An experience you don’t want to go for again. Because – independent how good you have acted, how secure you operated, how creative your team was to find secure operational ways – there will be always someone from external claiming to be better – and, of course, faster.
And believe me: the big consultant companies (KPMG, PWC, BearingPoint, Deloitte etc) they know how to sell their view to your C-level – even when they never had talked to you. The challenge is to bring the attention to the dynamic of these attacks, the affected underlying infrastructure and the time you need to keep your company secure. The physical limits of the infrastructure cannot be expanded in the short term by more manpower.

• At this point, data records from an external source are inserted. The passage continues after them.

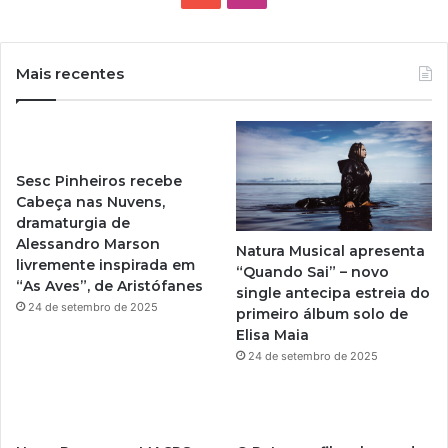
o
n
u
s
Mais recentes
T
t
u
a
Sesc Pinheiros recebe
b
g
Cabeça nas Nuvens,
dramaturgia de
e
r
Alessandro Marson
Natura Musical apresenta
livremente inspirada em
a
“Quando Sai” – novo
“As Aves”, de Aristófanes
single antecipa estreia do
m
24 de setembro de 2025
primeiro álbum solo de
Elisa Maia
24 de setembro de 2025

The simple fact about Emotet? We defend it, no encryption happened, only some passwords stolen, etc… Yes, they came in, but we were fast and hard enough to do the right calls! And we had a setup which was robust enough. We kicked them out! This time.
In summary, modern security operation has not yet achieved the level it can be. There are still skilled security experts required, to do the correct judgement and get the right conclusions. I’ve meet serveral companies – splunk for instance – claiming that they do have KI technology in place. They might be right, but this KI is not what I expected.

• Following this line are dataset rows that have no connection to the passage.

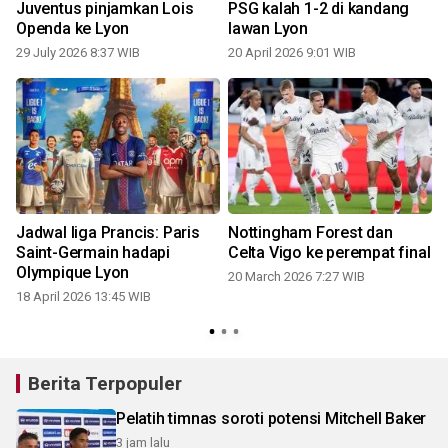
Juventus pinjamkan Lois
PSG kalah 1-2 di kandang
Openda ke Lyon
lawan Lyon
29 July 2026 8:37 WIB
20 April 2026 9:01 WIB
Jadwal liga Prancis: Paris
Nottingham Forest dan
Saint-Germain hadapi
Celta Vigo ke perempat final
Olympique Lyon
20 March 2026 7:27 WIB
18 April 2026 13:45 WIB
Berita Terpopuler
Pelatih timnas soroti potensi Mitchell Baker
3 jam lalu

Behaviour based detection and analytics in combination with existing multi-layered protection approaches and and indeep view into the environment should be basic. The same level of importance should be raised towards the need of playbooks and general operational standards. But any technology will fail if there is not the rigth level of attention from c-level to this. This includes the need of a dedicated security team lead by a CISO.
I’ve seen people being completely convinced on their systems, on their approaches, that they could not imagine that an attacker could find another way. These are the one who will fail – at a point in time.
This leads finally to some sentences driving this part of my life:
1. The last limit is your imagination.
2. The only way to be safe is to never be secure. (Benjamin Franklin?)
3. They all cook with water only. (a german sentence – maybe better: Everyone puts their pants on one leg at a time.)